Selama beberapa dekade, Papua Nugini dipenuhi dengan banyak tambang yang dikelola Amerika, Australia, Kanada, Eropa, dan Cina.
Proyek senilai $19 miliar, atau sekitar 293 triliun Rupiah, yang dipimpin ExxonMobil telah menghasilkan puluhan juta ton gas alam cair sejak operasinya dimulai pada tahun 2014.
Namun para ekonom hanya menemukan sedikit bukti bahwa proyek tersebut memang telah membantu masyarakat miskin di Papua Nugini.
Sebuah studi Bank Dunia baru-baru ini menunjukkan bahwa antara tahun 2009 dan 2018, produk domestik bruto per orang di negara tersebut tumbuh lebih dari sepertiganya karena lonjakan sumber daya.
“Kemiskinan hampir tidak berubah selama kurun waktu tersebut,” kata penulis laporan tersebut.
Paus Fransiskus sedang melakukan kunjungan maraton selama 12 hari ke Asia-Pasifik, mengunjungi Indonesia, Timor Timur dan Singapura untuk mempromosikan dialog antaragama dan merangkul wilayah-wilayah yang terpinggirkan.
Pada Sabtu, ia juga mengajukan permohonan kepada masyarakat Papua Nugini untuk “menghentikan spiral” kekerasan suku yang telah menewaskan banyak orang dan membuat puluhan ribu lainnya mengungsi.
“Ini adalah harapan khusus saya bahwa kekerasan suku akan berakhir,” katanya.

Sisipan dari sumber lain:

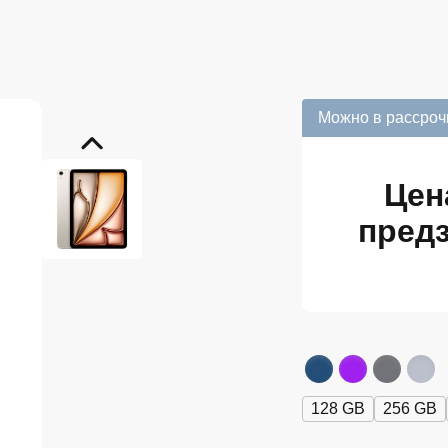
Можно в рассроч
Цен
предз
128 GB
256 GB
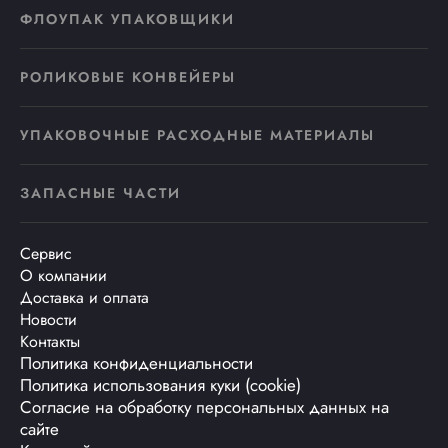
ФЛОУПАК УПАКОВЩИКИ
РОЛИКОВЫЕ КОНВЕЙЕРЫ
УПАКОВОЧНЫЕ РАСХОДНЫЕ МАТЕРИАЛЫ
ЗАПАСНЫЕ ЧАСТИ
Сервис
О компании
Доставка и оплата
Новости
Контакты
Политика конфиденциальности
Политика использования куки (cookie)
Согласие на обработку персональных данных на
сайте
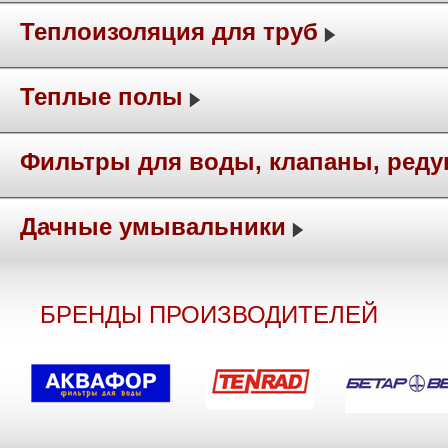
Теплоизоляция для труб
Теплые полы
Фильтры для воды, клапаны, ред
Дачные умывальники
БРЕНДЫ ПРОИЗВОДИТЕЛЕЙ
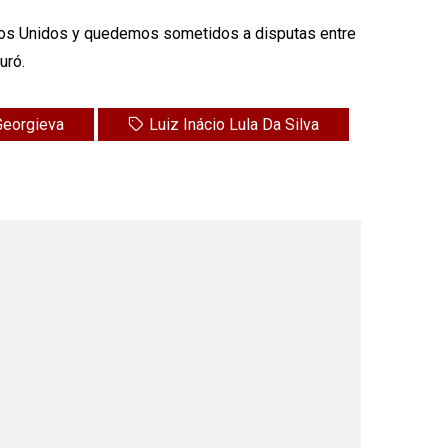
ados Unidos y quedemos sometidos a disputas entre
uró.
 Georgieva
Luiz Inácio Lula Da Silva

“Hal ini menimbulkan banyak korban, menghalangi masyarakat untuk hidup damai dan menghambat pembangunan.”
Hanya ada sedikit perkiraan yang dapat diandalkan mengenai seberapa banyak orang yang tewas selama puluhan tahun kerusuhan suku antar puluhan klan di dataran tinggi negara tersebut.
Namun badan-badan PBB memperkirakan sekitar 100.000 orang telah mengungsi akibat siklus serangan balasan, yang semakin meningkat dalam beberapa tahun terakhir.
Pembunuhan seringkali sangat kejam, korbannya dibacok dengan parang, dibakar, dimutilasi atau disiksa. Warga sipil, termasuk wanita hamil dan anak-anak, telah menjadi sasaran di masa lalu.
Masuknya tentara bayaran dan senjata otomatis telah membuat bentrokan menjadi lebih mematikan. Dulunya busur, tombak, dan pentungan merupakan senjata pilihan, kini anggota suku memiliki gudang senjata yang lengkap berupa senapan SLR, AK-47, dan M16.
Pemerintahan Papua Nugini telah berupaya melakukan tekanan, mediasi, amnesti senjata dan sejumlah strategi lain untuk mengendalikan situasi, namun tidak membuahkan hasil.
Para ahli berpendapat kekerasan tersebut tak ada hubungannya dengan adat istiadat kuno, dan lebih merupakan masalah modern berupa melonjaknya populasi, tidak berlakunya aturan perang tradisional, pengangguran, dan meningkatnya biaya hidup.
Ada kekhawatiran yang semakin besar bahwa kekerasan akan menyebar ke wilayah lain di negara ini.
Pada bulan Juli, setidaknya 27 orang – di antaranya 11 anak-anak – dibantai di Distrik Angoram, tidak jauh dari pantai utara.